Für diese Zeit Ende der 1890er Jahre entsprachen die Ausgrabungsmethoden des Ranchers Wetherill, der seine archäologisch-wissenschaftlich Grundausbildung von dem schwedisch-finnischen Gelehrten Gustaf Nordskiöld erhalten hatte, dem wissenschaftlichen Stand der Zeit. Nordenskiöld erkundete ab Juli 1891 unter Führung von Richard Wetherill (und dessen Verwandten) prähistorische Stätten im Mesa Verde Gebiet und sandte die ausgegrabenen Artefakte in seine schwedische Heimat. R. Wetherill war auch der „Erfinder“ der Basketmaker. Er erkannte bei seinen Expeditionen, dass die Erbauer von Pueblos und Hersteller von Keramik die kulturellen Nachfolger von Nomaden waren, deren archäologisch wichtigste Behältnisse Körbe (engl. baskets) waren.

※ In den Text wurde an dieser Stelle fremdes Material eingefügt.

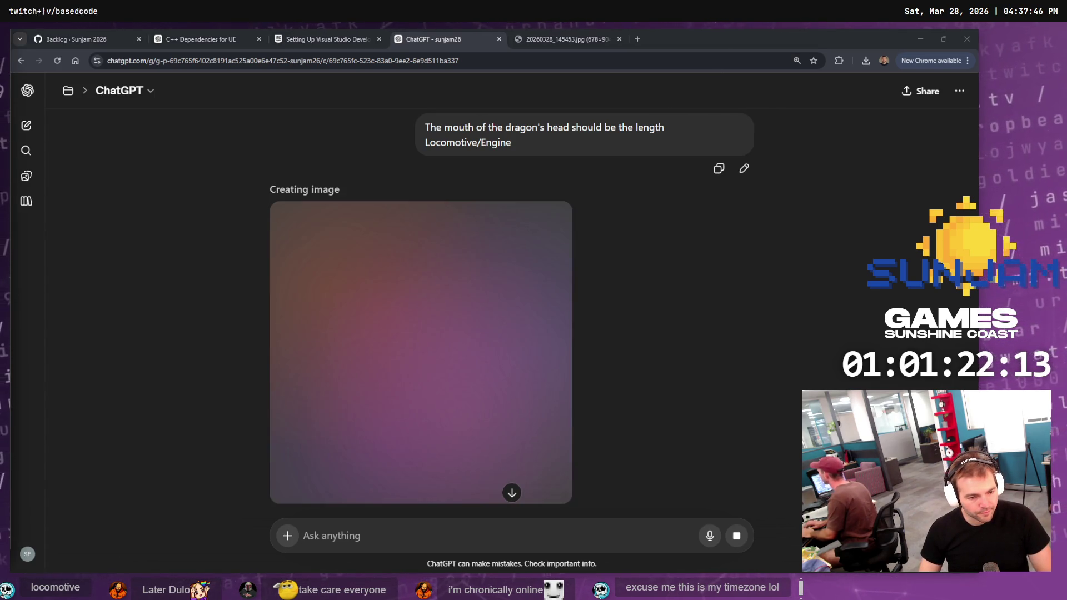
Check the reference sketch and other tabs while the image generates
left_click(562, 33)
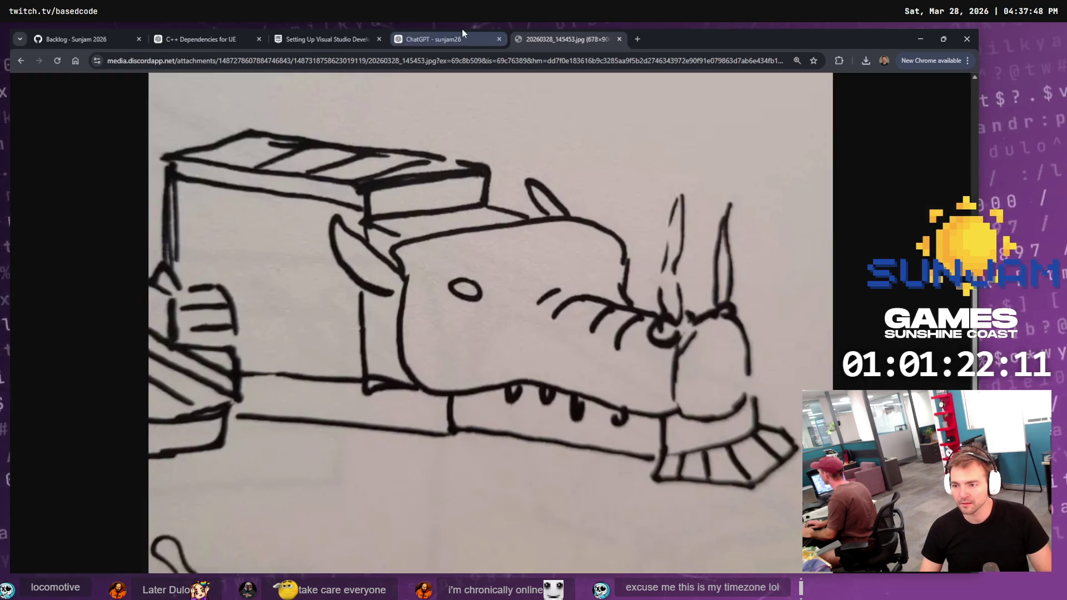
left_click(456, 29)
left_click(362, 29)
left_click(457, 34)
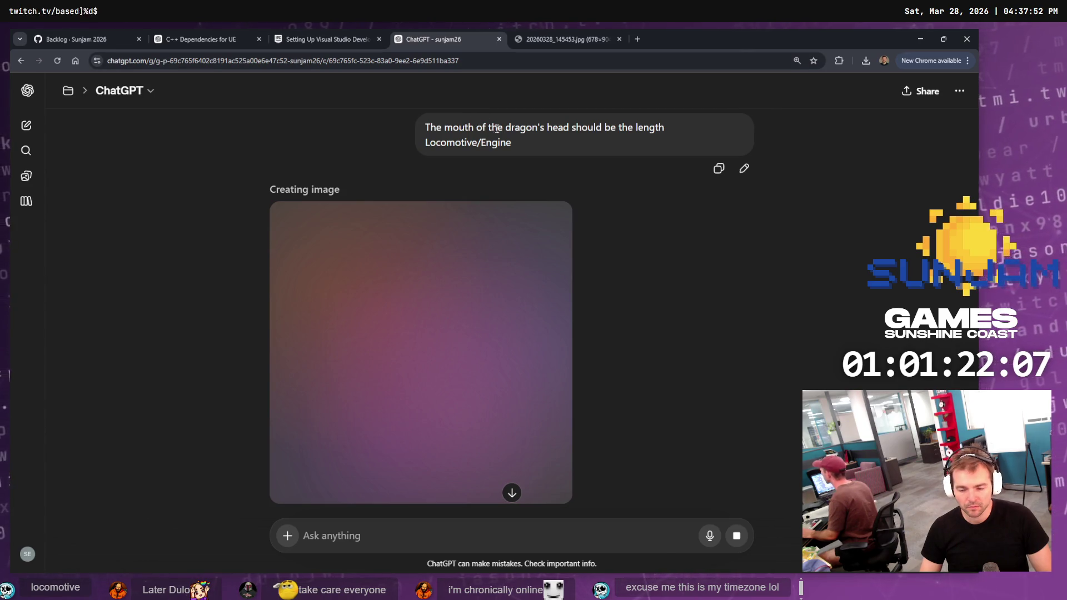
left_click(355, 40)
left_click(200, 39)
left_click(513, 39)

Das allmähliche Erkennen kultureller Hintergründe (heidnisch, primitiv! aus der Sicht der frühen Forscher) war eine sich ergebende Begleiterscheinung. Ungeachtet der Motivation „Artefakt-Erlangung“ ist der physische und geistige Einsatz früher Photographen (Jackson) sowie ernsthafter Amateurarchäologen (Wetherill-Familie, speziell Richard Wetherill) und professioneller Wissenschaftler wie z.B. Mindeleff und Pepper nicht hoch genug einzuschätzen.

Im 19. Jahrhundert entstand auch ein Markt für indianische Artefakte und damit eine Profitquelle, die von Raubgräbern bedient wurde und bis heute noch bedient wird. Auch der Südwesten brachte jetzt seinen Anteil dafür ein. Über den wissenschaftlichen Schaden brauche ich mich hier nicht mehr auszulassen.